How AI augments mobile authentication
- By Stephanie Kanowitz
- May 08, 2019
In its continuing effort to shore up authentication, the Defense Department earlier this year awarded a 20-month contract to a company that makes artificial intelligence-based technology that continuously authenticates mobile users based on their behavior.
Under a $2.42 million contract from the Army Contracting Command, TWOSENSE.AI will be working with the Defense Information Systems Agency to deploy deep neural networks for multifactor authentication on mobile devices. The technology fends off compromises by continuously -- and nondisruptively -- monitoring and learning user behaviors such as gait, keystrokes and fingertip pressure on mobile devices. When something seems amiss, the device will ask users to enter their standard login information, such as username and password, one-time personal identification number, biometric or other identifier.
The technology, therefore, does not replace traditional authenticators, said Dawud Gordon, chief executive officer of TWOSENSE.AI. It simply augments them.
"What it does do is make it so that those [authenticators] can be used effectively and be used in a way where they secure the access of the user," Gordon said. "Instead of having a clock that ticks down after somebody’s authenticated in or have to re-challenge again and again for authentication, that we can rely on looking at how the user behaves [provides] continuous authentication across their entire interaction.” he said.
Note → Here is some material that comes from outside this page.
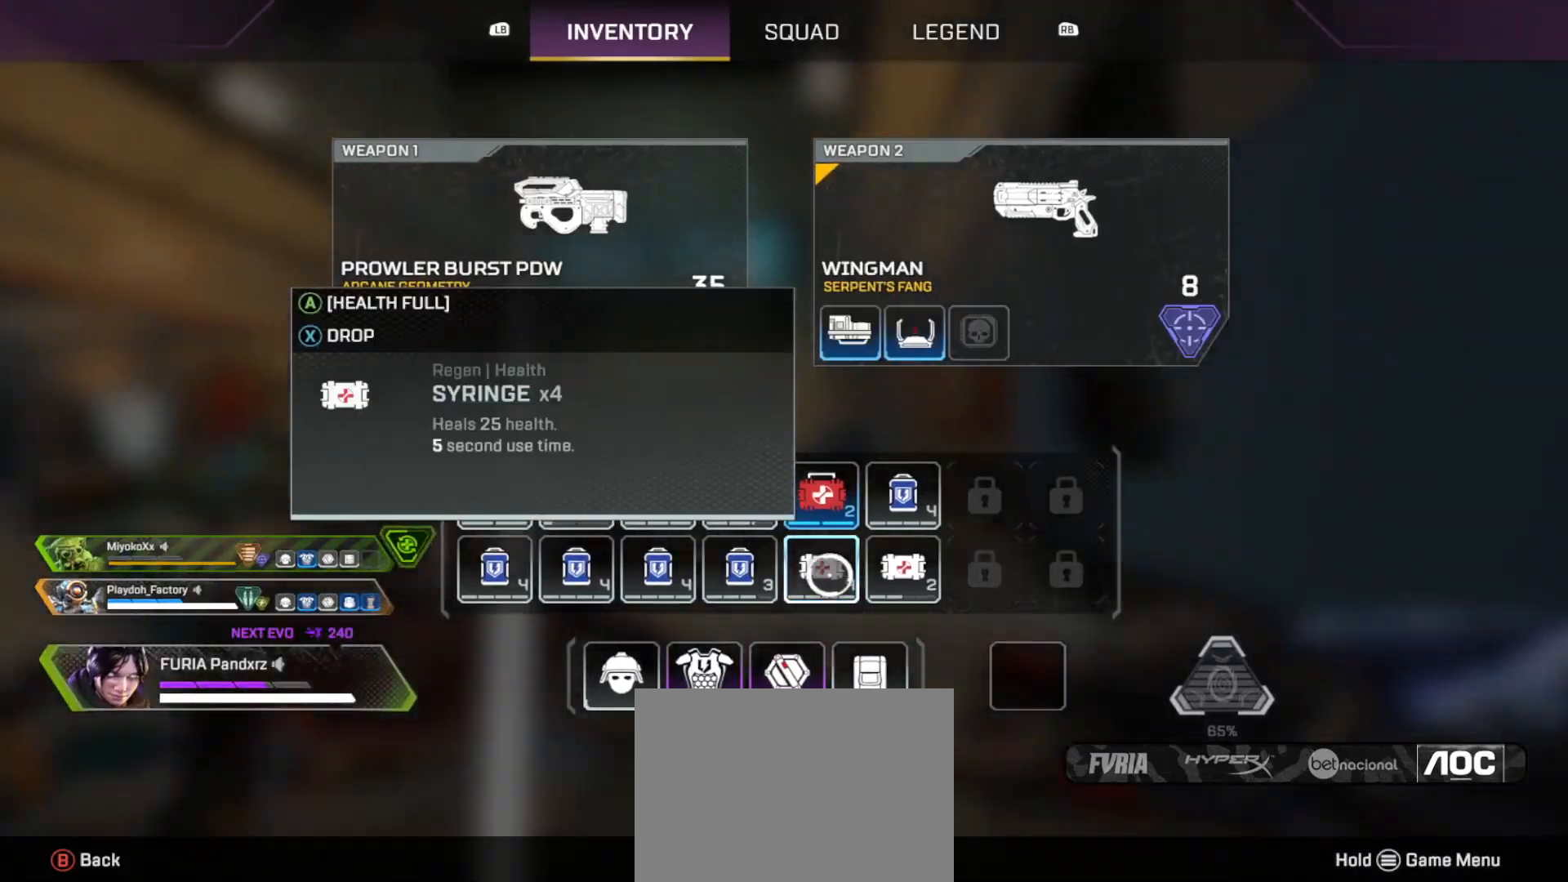
{"buttons": ["L3"], "left_stick": "up", "right_stick": "right", "button_events": [[50, "X", "up"], [83, "X", "down"], [117, "X", "up"], [300, "B", "down"], [317, "L3", "down"], [350, "B", "up"], [400, "L3", "up"], [467, "L3", "down"]]}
DISA has been exploring alternatives to Common Access Card, an authentication tool developed nearly 20 years ago that relies on an ID card with an embedded chip holding employees’ cryptographic credentials. To use it, employees insert the card into a reader attached to their PC or phone, enter a PIN and gain access to the system. Users must reauthenticate only when a timeout is reached or the CAC is removed.
“This contract allows us to add the Continuous Multi-Factor Authentication (CMFA) capabilities to mobile devices that already leverage the derived credentials from a CAC,” Steve Wallace, systems innovation scientist at DISA, said in an email to GCN. “The purpose of CMFA is to use the same cryptographically-backed authentication as the CAC, but then maintain the login using a variety of factors both contextual (ex: location) and biometric (ex: gate or facial, etc.).”
To work, TWOSENSE.AI integrates with existing authentication systems and the sensors that exist on mobile devices, such as an accelerometer, gyroscope, compass, light level, temperature and air pressure. All of these are fairly ubiquitous, and the operating systems on the devices provide easy access to them, Gordon said.
There are elements not usually considered sensors that the technology can also tap, such as the Wi-Fi chip or Bluetooth, which can show the connectivity environment.
The project leverages DISA's partnerships with Qualcomm for hardware-backed device-level attestation and with Samsung for its mobile Trusted Execution Environment that ensures the secure storage and processing of sensitive data and trusted applications.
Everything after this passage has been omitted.